El punto ciego —como lo nombraría Javier Cercas— de la novela es la soledad. La postración a que queda sometida por el cada vez menos sutil destrato de su jefe, quien por una mera desavenencia se encarga, sin excusas o, peor que ello, con excusas fraguadas, de relegarla en sus atribuciones, disminuirla, hasta finalmente sustituirla, adjudicándole un despacho minúsculo junto a los lavabos. En espejo, Thibault pierde a Lila, a quien abandona. Pérdida, renuncia. Él y Mathilde, a su modo, son seres abandonados. La medicina para Thibault, quien está obligado a realizar decenas de visitas domiciliarias por día, no es menos degradante, quedando así postergado el proyecto con el que había soñado. 

Como en otras novelas de Delphine de Vigan, París es protagonista y se diría que opera como la Praga de Kafka, de un modo angustioso y atormentador, difícilmente encontremos alusiones a parques, bulevares, museos, jardines, sí, claramente a todo aquello que sucede entre calles, medias calles, algunas de ellas sin salida, otras ocluidas por incesantes atascos en el tránsito o en la intricada red del subterráneo —aludida explícitamente en el título de esta novela. 

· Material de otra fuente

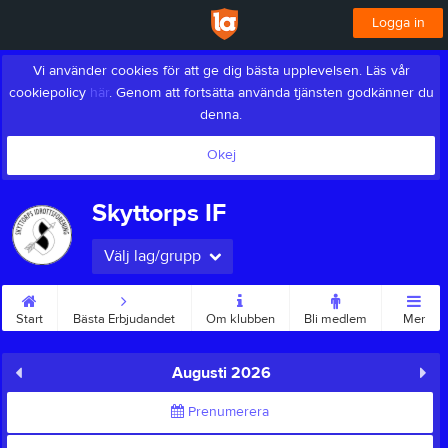
Logga in
Vi använder cookies för att ge dig bästa upplevelsen. Läs vår
cookiepolicy
här
. Genom att fortsätta använda tjänsten godkänner du
denna.
Okej
Skyttorps IF
Välj lag/grupp
Start
Bästa Erbjudandet
Om klubben
Bli medlem
Mer
Augusti 2026
Prenumerera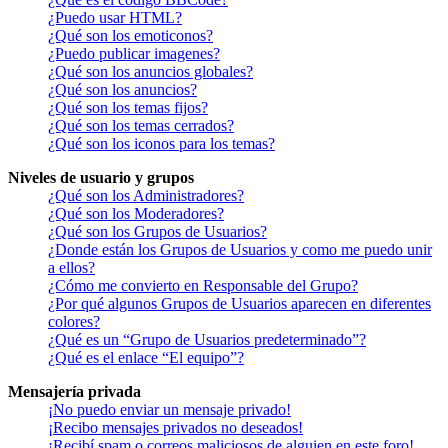
¿Puedo usar HTML?
¿Qué son los emoticonos?
¿Puedo publicar imagenes?
¿Qué son los anuncios globales?
¿Qué son los anuncios?
¿Qué son los temas fijos?
¿Qué son los temas cerrados?
¿Qué son los iconos para los temas?
Niveles de usuario y grupos
¿Qué son los Administradores?
¿Qué son los Moderadores?
¿Qué son los Grupos de Usuarios?
¿Donde están los Grupos de Usuarios y como me puedo unir
a ellos?
¿Cómo me convierto en Responsable del Grupo?
¿Por qué algunos Grupos de Usuarios aparecen en diferentes
colores?
¿Qué es un “Grupo de Usuarios predeterminado”?
¿Qué es el enlace “El equipo”?
Mensajería privada
¡No puedo enviar un mensaje privado!
¡Recibo mensajes privados no deseados!
¡Recibí spam o correos maliciosos de alguien en este foro!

Y luego está la cárcel de la rutina, la imposibilidad de conciliar el sueño: “Hace tiempo que Mathilde ha perdido el sueño. Casi todas las noches la despierta la angustia, a la misma hora, sabe en qué orden va a tener que contener las imágenes, las dudas, las preguntas, se sabe de memoria el recorrido del insomnio, sabe que va a darle vueltas a todo desde el principio, cómo empezó, cómo se agravó, cómo llegó a ese punto y esa imposible vuelta atrás…” Hay una vidente a quien Mathilde recurre, una fecha, un hombre que aparecerá en su vida el 20 de mayo. A la mujer que perdió diez años antes a su esposo, el misterio de un hombre que interrumpiría el fantasmagórico decurso de sus días. No lo cree, no del todo. Se ha hablado de la agudeza y la tristeza de esta novela. La prosa destaca y sobrevuela todo el texto. En cuanto a la tristeza como un atributo de la existencia, no conozco, para la literatura, mayor elogio.